# Huron River



## DDogg (Dec 8, 2012)

First post fished upper river two times this week no bites anyone fish below Flat Rock how's the ice water looks good up here.


----------



## on a call (Jan 16, 2010)

50/50 ice/open at 75 not sure about else where.


----------



## CreekFisherman (Jan 17, 2012)

there was ice at 75 today, should clear up in a few days with the rain. the mouth was open, though


----------



## flyfisher4life1 (Sep 5, 2011)

I went to Flat Rock today no luck, the top part of the dam is pretty clear.


----------



## salmonsteel97 (Nov 18, 2012)

flyfisher4life1 said:


> I went to Flat Rock today no luck, the top part of the dam is pretty clear.
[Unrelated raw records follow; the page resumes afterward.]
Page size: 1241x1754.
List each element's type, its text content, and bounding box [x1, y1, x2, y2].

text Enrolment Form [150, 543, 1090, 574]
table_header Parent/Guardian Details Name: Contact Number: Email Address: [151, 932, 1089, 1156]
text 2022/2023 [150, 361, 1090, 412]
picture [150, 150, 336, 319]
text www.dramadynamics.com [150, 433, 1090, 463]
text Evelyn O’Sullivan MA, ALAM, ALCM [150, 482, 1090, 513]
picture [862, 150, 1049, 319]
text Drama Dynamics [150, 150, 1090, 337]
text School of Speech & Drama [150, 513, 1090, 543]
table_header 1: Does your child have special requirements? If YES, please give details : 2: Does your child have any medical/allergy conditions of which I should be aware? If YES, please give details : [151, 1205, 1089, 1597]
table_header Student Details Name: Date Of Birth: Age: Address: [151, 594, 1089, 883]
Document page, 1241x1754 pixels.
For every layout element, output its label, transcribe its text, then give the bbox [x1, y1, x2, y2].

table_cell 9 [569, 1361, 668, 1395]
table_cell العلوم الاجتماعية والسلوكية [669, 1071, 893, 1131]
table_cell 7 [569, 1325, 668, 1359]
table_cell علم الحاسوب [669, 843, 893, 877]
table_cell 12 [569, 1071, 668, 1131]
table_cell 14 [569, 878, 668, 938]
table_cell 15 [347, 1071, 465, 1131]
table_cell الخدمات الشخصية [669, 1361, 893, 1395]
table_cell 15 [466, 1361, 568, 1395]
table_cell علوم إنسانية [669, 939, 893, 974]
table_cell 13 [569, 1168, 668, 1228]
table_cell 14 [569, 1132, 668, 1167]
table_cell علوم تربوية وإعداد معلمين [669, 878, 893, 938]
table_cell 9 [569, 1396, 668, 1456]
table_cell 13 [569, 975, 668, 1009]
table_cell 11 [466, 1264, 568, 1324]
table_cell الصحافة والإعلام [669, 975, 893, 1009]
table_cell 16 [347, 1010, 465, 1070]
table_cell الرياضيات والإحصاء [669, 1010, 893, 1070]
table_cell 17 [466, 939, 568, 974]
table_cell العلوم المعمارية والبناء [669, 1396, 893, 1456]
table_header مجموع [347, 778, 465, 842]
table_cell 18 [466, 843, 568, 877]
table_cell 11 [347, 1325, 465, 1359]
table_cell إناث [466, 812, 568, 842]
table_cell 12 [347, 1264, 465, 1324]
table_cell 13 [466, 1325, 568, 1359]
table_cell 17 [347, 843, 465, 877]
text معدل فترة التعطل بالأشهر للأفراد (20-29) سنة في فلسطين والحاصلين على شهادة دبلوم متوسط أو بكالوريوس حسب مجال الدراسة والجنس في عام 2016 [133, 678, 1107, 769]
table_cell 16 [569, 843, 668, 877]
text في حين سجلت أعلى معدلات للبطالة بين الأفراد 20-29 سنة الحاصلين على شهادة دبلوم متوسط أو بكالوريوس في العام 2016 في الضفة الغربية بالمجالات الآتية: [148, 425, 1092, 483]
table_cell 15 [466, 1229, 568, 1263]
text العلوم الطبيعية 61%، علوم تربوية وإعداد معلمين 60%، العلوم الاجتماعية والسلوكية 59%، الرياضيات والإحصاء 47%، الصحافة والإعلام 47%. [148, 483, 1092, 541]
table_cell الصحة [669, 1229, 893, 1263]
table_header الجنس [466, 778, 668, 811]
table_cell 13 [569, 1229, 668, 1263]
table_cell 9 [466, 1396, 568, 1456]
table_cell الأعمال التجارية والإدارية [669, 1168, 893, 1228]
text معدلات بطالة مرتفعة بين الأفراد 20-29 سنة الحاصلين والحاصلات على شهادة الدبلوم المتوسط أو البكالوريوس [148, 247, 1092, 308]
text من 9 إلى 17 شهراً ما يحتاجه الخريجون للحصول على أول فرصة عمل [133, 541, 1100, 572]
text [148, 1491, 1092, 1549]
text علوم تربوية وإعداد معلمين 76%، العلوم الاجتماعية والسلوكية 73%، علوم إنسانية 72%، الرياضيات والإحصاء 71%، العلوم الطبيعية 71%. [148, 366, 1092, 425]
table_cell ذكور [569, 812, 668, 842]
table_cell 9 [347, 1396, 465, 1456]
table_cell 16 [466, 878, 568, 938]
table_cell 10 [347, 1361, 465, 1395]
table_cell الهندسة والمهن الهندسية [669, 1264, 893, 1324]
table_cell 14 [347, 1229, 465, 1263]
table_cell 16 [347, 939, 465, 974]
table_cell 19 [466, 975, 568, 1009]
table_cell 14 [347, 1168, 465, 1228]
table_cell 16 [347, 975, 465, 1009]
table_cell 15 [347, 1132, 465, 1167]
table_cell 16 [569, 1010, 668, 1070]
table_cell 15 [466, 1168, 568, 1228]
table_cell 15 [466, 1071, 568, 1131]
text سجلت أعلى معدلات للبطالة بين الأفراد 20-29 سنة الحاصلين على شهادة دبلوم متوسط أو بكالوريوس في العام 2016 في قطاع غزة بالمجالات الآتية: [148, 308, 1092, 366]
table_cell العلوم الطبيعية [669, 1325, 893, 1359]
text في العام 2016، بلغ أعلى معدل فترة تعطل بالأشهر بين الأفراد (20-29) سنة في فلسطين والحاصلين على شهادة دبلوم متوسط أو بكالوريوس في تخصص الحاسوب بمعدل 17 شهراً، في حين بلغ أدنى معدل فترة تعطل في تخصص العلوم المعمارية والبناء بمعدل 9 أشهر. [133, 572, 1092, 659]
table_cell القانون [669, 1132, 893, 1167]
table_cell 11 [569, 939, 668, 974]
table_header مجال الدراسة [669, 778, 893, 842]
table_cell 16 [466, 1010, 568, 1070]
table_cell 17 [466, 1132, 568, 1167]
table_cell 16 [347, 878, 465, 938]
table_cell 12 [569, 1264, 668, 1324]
i went yesterday i hit one up top. felt two head shakes and saw the wake it was off. i got to quit seting the hook so hard lol.
_Posted via Mobile Device_


----------



## DDogg (Dec 8, 2012)

Has anyone had any luck on steelhead from French landing dam to Flat Rock


----------



## flyfisher4life1 (Sep 5, 2011)

salmonsteel97 said:


> i went yesterday i hit one up top. felt two head shakes and saw the wake it was off. i got to quit seting the hook so hard lol.
> _Posted via Mobile Device_


What time did you go? I went like at 1 and it was bad, no one caught anything.


----------



## salmonsteel97 (Nov 18, 2012)

flyfisher4life1 said:


> What time did you go? I went like at 1 and it was bad, no one caught anything.


this was saturday i was there all day from 10 to 5.
_Posted via Mobile Device_


----------